Sage Francis is trying to say something meaningful, but his message gets lost in the shuffle

Tom Horgen

There’s room for everybody in hip-hop these days: men, women, blacks, whites, gangstas, revolutionaries and nerds.

Sage Francis often gets lumped in with the last category: the nerds.

Nerd rap is political, articulate, white and always self-conscious to the point of self-deprecation.

Of course, Sage isn’t really a nerd. That’s unfair. He was raised on Run-DMC and Public Enemy just like everyone else.

But Sage is definitely different. His music is introspective, but beyond even what that word can describe. Eminem once said, “I’m what would happen if Bush rapped.” Meaning, he’s war on the mic.

Well, Sage is what would happen if Freud rapped.

Sage plugs us into his roving mind once again with “A Healthy Distrust,” his major-label debut on Epitaph Records (which also released Atmosphere’s latest album).

While sonically exciting – the beats are constantly morphing, often within the same song – his lyrics have become too complex. Many of these tracks seem more like a bunch of interesting thoughts strung together than actual songs.

Even his new protest anthem, “Slow Down Gandhi,” seems muddled. He’s speaking with such heavy-handed metaphors that the only people willing to spend the time needed to unravel his message are his core backpacker fans and the scribe himself.

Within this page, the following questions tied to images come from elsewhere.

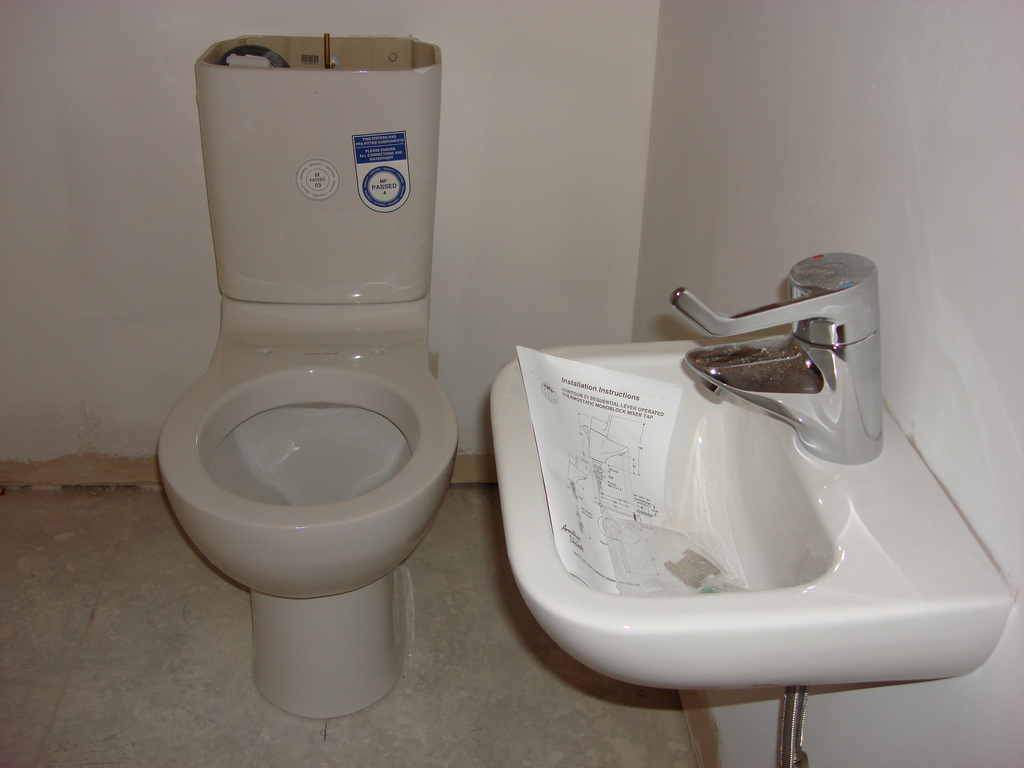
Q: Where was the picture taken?
A: In a bathroom.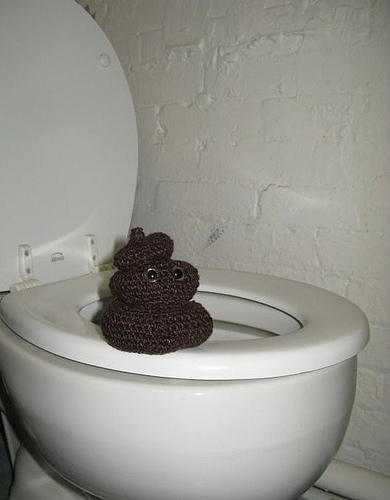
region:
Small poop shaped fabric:
[97, 223, 219, 362]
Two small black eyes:
[137, 253, 188, 293]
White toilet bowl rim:
[8, 252, 371, 385]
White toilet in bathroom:
[2, 245, 365, 499]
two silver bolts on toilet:
[20, 247, 36, 278]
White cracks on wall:
[119, 2, 389, 314]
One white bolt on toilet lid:
[97, 50, 112, 68]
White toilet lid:
[0, 1, 172, 294]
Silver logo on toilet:
[44, 239, 72, 272]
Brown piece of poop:
[105, 218, 211, 356]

One thing is clear about Sage, though. Ever since 2003’s “Hope,” the album he made with producer Joe Beats, the MC has taken a vested interest in critiquing something other than himself and the Bush administration.

Namely, hip-hop.

On “Hope,” Sage attacked hip-hop’s obvious flaws – materialism, homophobia and misogyny. He continues on “A Healthy Distrust” with the songs “Gunz Yo” and “Dance Monkey.”

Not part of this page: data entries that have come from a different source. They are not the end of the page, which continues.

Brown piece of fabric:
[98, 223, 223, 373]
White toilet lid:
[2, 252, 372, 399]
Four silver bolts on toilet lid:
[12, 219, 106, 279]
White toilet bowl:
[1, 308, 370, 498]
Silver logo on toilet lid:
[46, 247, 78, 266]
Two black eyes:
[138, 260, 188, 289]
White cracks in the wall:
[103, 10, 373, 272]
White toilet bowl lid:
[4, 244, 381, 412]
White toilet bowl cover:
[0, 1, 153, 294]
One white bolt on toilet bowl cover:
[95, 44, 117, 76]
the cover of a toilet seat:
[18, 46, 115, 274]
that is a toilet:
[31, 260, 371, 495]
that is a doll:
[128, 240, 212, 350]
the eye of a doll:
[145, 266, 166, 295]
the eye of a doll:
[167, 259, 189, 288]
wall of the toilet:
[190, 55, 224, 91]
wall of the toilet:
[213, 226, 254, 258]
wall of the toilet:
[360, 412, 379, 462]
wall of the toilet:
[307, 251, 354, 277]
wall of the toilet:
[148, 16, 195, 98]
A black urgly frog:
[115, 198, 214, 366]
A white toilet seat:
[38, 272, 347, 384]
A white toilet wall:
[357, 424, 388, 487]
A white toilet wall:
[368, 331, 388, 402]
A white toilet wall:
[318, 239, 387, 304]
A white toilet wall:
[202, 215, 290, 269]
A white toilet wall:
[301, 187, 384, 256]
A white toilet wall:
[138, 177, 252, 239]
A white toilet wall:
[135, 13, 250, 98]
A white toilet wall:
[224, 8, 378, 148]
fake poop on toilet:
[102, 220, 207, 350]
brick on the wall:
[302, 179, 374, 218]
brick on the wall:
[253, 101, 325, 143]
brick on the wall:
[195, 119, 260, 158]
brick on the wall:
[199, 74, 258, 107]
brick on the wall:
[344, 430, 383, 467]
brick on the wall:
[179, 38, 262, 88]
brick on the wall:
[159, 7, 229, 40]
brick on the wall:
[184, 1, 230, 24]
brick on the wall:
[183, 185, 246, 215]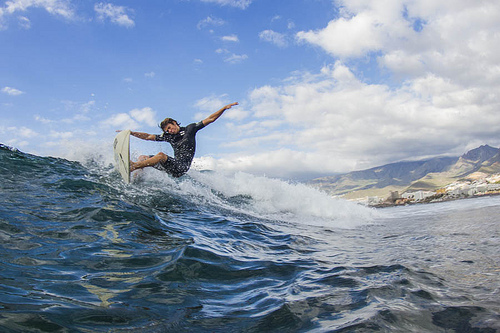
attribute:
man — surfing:
[93, 54, 242, 197]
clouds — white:
[226, 7, 498, 151]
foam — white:
[74, 144, 427, 231]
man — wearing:
[112, 101, 235, 174]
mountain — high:
[364, 146, 498, 198]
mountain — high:
[300, 155, 453, 193]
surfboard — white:
[109, 127, 134, 187]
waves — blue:
[0, 142, 392, 329]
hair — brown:
[158, 119, 176, 125]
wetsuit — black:
[154, 129, 201, 178]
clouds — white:
[294, 9, 472, 132]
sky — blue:
[9, 6, 346, 140]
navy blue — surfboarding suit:
[115, 120, 252, 182]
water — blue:
[0, 153, 500, 330]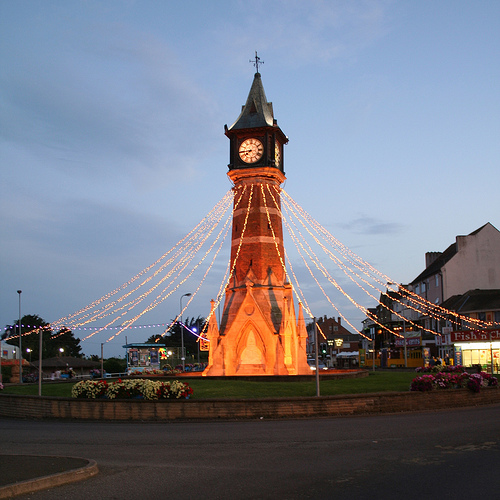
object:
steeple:
[223, 51, 289, 145]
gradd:
[259, 416, 264, 421]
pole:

And here’s the problem. While his criticisms are warranted, he encrypts them in such elaborate metaphors that they only prove confusing and a bit self-righteous.

“Gunz Yo” could be Sage’s attempt at mocking white MCs who rap about busting caps (such as Vinnie Paz from Jedi Mind Tricks). But at the same time, the song could also be aimed at the gun talk coming out of 50 Cent and Jay-Z’s mouths. It seems suspect that a rapper who grew up middle-class should have anything to say about MCs who have taken bullets because they were born in U.S. ghettos.

Even worse, “Dance Monkey” appears to be a sideways diatribe about commercial radio and the people who listen to it, which is fine. But when the chorus screams, “Dance monkey, dance you god damn monkey,” it’s not clear if Sage is being subversive – and saying that Clear Channel thinks we’re all monkeys – or saying something much more offensive (“monkey” in thesense of a derogatory epithet used by white supremacists).

While some of Sage’s targets seem worthy of his disdain, it’s odd someone who had to fight his way into hip-hop would be so upfront about throwing others out.